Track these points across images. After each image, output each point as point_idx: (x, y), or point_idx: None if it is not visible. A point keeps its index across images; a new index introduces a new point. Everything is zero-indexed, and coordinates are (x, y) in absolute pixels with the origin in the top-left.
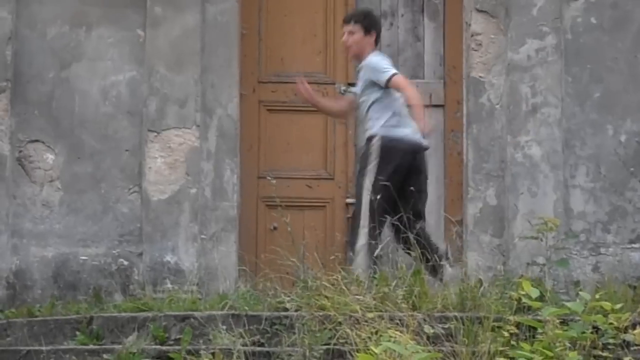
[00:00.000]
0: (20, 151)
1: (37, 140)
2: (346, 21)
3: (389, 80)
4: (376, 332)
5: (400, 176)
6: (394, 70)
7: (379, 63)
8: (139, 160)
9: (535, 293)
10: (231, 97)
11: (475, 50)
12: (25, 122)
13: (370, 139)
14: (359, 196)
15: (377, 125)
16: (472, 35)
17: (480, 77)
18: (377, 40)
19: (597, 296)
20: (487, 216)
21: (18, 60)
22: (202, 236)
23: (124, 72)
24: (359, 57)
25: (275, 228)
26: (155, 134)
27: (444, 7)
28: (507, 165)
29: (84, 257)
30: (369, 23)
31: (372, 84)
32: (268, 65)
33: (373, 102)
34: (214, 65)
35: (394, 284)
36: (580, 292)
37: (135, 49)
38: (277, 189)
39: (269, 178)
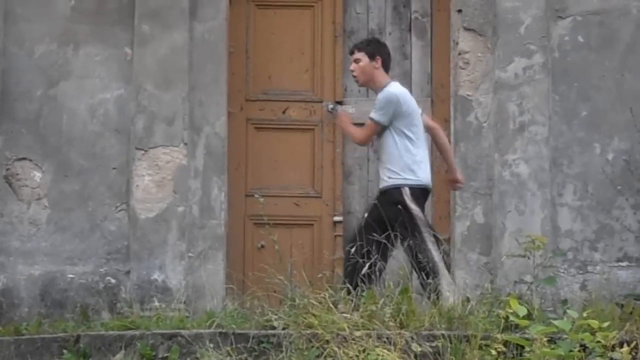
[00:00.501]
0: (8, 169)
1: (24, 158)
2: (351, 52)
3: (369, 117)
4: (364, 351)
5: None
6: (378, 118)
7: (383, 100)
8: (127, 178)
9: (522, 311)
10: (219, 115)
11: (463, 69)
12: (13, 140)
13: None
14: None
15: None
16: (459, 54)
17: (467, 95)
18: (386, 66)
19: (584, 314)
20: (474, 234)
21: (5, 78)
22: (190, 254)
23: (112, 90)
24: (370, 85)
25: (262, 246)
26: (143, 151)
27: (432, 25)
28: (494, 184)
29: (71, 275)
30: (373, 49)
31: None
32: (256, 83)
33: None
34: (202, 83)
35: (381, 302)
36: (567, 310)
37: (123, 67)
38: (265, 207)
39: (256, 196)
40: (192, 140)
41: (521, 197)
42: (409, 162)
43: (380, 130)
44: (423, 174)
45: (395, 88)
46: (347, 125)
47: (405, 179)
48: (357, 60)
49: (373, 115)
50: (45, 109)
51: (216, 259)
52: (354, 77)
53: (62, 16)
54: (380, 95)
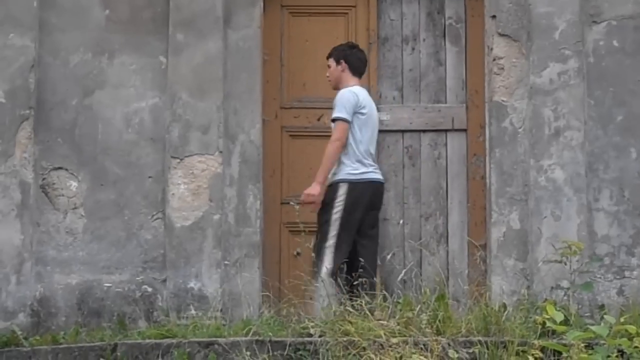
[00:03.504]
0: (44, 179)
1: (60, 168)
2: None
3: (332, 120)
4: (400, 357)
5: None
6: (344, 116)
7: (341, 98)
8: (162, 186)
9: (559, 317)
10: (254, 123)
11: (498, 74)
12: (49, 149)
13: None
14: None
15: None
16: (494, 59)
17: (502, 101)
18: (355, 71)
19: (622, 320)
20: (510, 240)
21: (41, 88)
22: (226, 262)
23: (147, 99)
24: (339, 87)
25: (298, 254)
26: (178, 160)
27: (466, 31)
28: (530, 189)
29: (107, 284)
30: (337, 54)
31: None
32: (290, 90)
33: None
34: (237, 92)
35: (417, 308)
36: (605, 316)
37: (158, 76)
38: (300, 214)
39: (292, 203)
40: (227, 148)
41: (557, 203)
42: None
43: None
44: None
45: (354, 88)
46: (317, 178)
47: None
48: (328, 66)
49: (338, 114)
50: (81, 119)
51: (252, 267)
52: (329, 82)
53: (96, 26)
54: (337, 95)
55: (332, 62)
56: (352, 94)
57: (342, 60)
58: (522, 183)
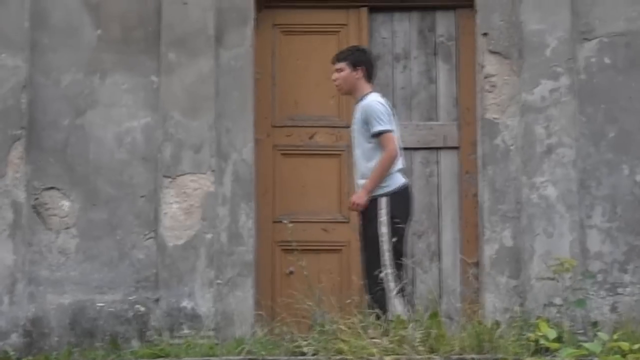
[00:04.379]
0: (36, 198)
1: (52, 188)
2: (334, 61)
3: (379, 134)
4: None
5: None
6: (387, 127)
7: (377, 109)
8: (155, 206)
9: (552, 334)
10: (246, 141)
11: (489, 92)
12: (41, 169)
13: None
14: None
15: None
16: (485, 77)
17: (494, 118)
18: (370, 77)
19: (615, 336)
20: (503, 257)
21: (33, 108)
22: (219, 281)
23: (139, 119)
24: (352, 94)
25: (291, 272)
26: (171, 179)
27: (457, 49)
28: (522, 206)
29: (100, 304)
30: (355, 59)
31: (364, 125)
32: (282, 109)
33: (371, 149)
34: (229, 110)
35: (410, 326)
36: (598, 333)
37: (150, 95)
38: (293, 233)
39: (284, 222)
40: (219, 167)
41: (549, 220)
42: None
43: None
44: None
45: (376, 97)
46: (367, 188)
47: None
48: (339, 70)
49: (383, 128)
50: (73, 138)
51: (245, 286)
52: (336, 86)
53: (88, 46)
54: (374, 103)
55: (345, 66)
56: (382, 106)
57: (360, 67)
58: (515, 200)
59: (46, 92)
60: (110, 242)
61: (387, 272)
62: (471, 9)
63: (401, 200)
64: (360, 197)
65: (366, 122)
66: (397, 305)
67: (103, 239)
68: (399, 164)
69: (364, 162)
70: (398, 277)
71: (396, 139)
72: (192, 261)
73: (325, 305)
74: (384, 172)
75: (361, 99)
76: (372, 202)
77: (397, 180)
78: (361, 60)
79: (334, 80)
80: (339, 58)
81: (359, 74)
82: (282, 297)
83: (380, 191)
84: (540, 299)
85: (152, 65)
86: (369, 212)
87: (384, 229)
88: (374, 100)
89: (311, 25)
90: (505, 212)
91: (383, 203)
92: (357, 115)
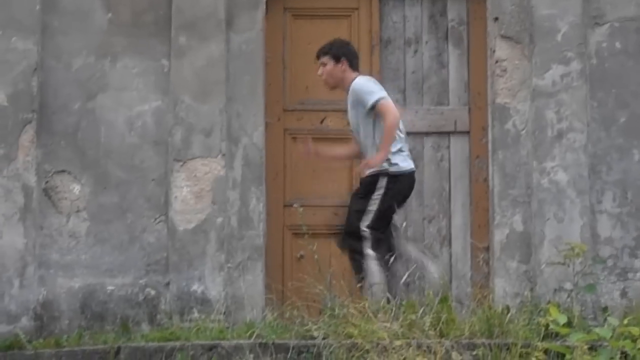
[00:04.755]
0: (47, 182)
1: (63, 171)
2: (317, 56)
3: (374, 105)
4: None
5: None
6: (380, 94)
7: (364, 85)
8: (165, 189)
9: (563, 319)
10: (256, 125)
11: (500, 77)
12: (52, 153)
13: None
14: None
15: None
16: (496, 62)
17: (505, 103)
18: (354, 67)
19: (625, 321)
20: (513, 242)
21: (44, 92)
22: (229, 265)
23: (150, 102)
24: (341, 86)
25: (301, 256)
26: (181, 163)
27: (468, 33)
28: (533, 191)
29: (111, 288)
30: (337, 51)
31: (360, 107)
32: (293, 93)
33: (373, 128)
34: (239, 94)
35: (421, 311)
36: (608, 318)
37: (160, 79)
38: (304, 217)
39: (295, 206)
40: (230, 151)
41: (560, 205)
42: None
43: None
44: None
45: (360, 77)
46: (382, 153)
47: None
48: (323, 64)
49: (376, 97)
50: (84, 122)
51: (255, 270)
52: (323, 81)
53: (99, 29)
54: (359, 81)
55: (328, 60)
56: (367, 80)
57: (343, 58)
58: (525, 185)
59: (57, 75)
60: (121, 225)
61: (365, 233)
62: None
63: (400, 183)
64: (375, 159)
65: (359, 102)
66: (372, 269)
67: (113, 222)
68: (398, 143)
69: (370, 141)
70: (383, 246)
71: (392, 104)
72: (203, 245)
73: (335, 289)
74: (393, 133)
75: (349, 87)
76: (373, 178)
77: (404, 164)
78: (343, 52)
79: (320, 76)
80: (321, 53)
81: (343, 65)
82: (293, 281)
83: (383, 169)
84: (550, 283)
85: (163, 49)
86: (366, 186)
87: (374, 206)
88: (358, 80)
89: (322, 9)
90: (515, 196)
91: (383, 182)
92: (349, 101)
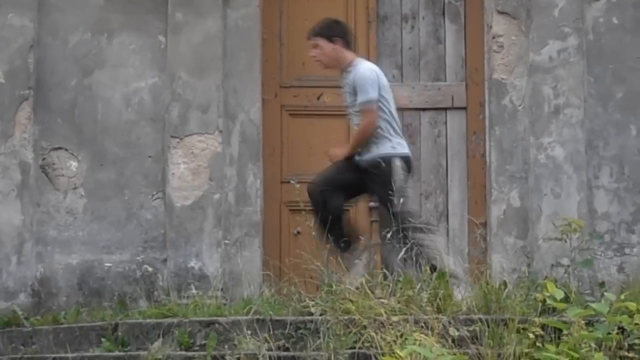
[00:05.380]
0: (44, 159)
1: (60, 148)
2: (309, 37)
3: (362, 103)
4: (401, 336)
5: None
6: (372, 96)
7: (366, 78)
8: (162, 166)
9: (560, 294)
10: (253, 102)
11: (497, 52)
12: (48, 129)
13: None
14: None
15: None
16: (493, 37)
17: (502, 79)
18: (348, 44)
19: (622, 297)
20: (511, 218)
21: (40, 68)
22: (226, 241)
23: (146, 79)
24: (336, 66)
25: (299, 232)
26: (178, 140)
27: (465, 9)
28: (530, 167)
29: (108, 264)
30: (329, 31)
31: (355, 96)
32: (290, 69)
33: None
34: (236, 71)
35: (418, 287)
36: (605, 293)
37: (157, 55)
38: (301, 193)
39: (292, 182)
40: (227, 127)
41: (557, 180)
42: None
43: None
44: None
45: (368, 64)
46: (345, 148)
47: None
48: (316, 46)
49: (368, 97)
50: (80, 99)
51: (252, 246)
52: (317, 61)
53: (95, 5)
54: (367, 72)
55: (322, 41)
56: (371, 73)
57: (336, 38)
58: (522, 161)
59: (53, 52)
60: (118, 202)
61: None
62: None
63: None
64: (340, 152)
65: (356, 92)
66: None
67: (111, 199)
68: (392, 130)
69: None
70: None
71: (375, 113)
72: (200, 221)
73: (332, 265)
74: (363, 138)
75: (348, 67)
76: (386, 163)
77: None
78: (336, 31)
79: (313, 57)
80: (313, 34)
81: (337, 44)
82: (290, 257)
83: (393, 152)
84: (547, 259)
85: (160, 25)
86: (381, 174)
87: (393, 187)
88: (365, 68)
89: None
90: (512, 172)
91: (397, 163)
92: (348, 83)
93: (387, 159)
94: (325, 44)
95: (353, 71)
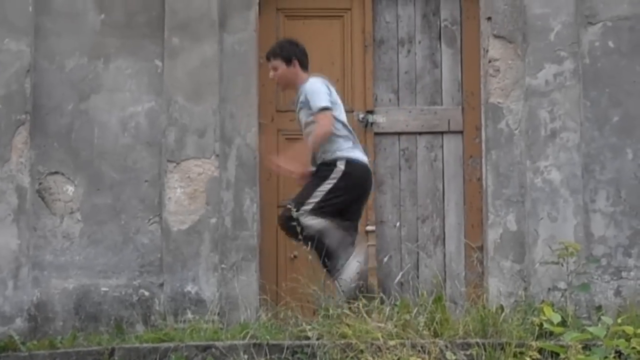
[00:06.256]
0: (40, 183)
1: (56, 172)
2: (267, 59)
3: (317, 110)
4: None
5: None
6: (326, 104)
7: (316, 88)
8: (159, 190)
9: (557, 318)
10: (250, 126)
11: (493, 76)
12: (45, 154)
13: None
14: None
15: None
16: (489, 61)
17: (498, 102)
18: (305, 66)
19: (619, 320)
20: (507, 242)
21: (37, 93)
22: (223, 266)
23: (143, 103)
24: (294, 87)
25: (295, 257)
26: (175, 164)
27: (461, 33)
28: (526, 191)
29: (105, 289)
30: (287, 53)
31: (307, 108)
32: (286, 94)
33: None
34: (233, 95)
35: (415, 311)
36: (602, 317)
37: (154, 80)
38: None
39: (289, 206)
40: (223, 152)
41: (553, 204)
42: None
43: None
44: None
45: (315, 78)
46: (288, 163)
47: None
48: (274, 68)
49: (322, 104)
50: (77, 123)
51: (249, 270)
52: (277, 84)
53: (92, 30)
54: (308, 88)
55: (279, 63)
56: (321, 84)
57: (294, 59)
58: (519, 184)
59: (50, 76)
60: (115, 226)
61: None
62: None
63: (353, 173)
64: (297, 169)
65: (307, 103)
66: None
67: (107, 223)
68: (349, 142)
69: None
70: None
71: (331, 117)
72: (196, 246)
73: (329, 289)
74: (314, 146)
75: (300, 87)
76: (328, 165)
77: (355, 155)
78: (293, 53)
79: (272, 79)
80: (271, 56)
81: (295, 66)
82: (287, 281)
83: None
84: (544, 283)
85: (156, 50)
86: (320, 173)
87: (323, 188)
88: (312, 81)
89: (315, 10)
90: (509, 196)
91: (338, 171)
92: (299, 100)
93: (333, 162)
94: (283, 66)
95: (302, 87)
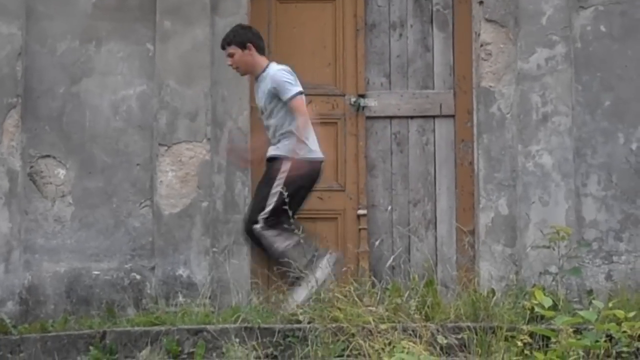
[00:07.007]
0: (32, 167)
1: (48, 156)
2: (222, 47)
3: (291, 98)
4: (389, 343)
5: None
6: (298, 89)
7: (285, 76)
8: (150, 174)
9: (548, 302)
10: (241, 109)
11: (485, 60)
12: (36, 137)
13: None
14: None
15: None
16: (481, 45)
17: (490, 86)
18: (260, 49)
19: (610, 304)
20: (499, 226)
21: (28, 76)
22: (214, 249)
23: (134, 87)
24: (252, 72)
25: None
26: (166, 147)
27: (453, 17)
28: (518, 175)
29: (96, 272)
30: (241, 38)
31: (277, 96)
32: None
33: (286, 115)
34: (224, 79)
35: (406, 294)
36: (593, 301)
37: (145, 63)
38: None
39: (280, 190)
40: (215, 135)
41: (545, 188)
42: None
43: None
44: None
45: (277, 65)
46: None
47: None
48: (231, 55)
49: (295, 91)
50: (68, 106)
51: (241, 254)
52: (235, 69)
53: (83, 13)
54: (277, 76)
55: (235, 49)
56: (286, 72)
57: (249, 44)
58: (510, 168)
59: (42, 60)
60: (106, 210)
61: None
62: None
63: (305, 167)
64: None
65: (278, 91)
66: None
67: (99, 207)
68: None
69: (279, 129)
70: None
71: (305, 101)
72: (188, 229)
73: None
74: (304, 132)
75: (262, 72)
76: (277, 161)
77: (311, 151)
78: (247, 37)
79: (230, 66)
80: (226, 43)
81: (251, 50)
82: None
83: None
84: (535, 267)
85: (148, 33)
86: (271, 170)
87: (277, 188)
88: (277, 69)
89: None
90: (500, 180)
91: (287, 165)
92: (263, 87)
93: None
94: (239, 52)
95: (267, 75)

-------------------------

• **EXERCISE OBJECTIVE**
In the listing above, find the line with "2: (346, 21)" and output it and every line after it up to and including the line with "48: (357, 60)", exactly, minus the pictures.

• **ANSWER TO THE PROBLEM**
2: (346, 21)
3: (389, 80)
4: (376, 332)
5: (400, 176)
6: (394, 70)
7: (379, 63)
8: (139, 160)
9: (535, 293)
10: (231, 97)
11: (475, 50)
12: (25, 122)
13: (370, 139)
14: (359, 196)
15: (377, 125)
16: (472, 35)
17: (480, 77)
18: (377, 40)
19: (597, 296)
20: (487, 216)
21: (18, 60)
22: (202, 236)
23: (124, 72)
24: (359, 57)
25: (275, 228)
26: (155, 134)
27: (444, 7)
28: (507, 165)
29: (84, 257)
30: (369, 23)
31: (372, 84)
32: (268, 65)
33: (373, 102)
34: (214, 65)
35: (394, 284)
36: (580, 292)
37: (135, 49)
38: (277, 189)
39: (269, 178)
[00:00.501]
0: (8, 169)
1: (24, 158)
2: (351, 52)
3: (369, 117)
4: (364, 351)
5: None
6: (378, 118)
7: (383, 100)
8: (127, 178)
9: (522, 311)
10: (219, 115)
11: (463, 69)
12: (13, 140)
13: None
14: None
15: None
16: (459, 54)
17: (467, 95)
18: (386, 66)
19: (584, 314)
20: (474, 234)
21: (5, 78)
22: (190, 254)
23: (112, 90)
24: (370, 85)
25: (262, 246)
26: (143, 151)
27: (432, 25)
28: (494, 184)
29: (71, 275)
30: (373, 49)
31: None
32: (256, 83)
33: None
34: (202, 83)
35: (381, 302)
36: (567, 310)
37: (123, 67)
38: (265, 207)
39: (256, 196)
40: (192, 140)
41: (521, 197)
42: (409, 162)
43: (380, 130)
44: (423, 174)
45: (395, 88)
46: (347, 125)
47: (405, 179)
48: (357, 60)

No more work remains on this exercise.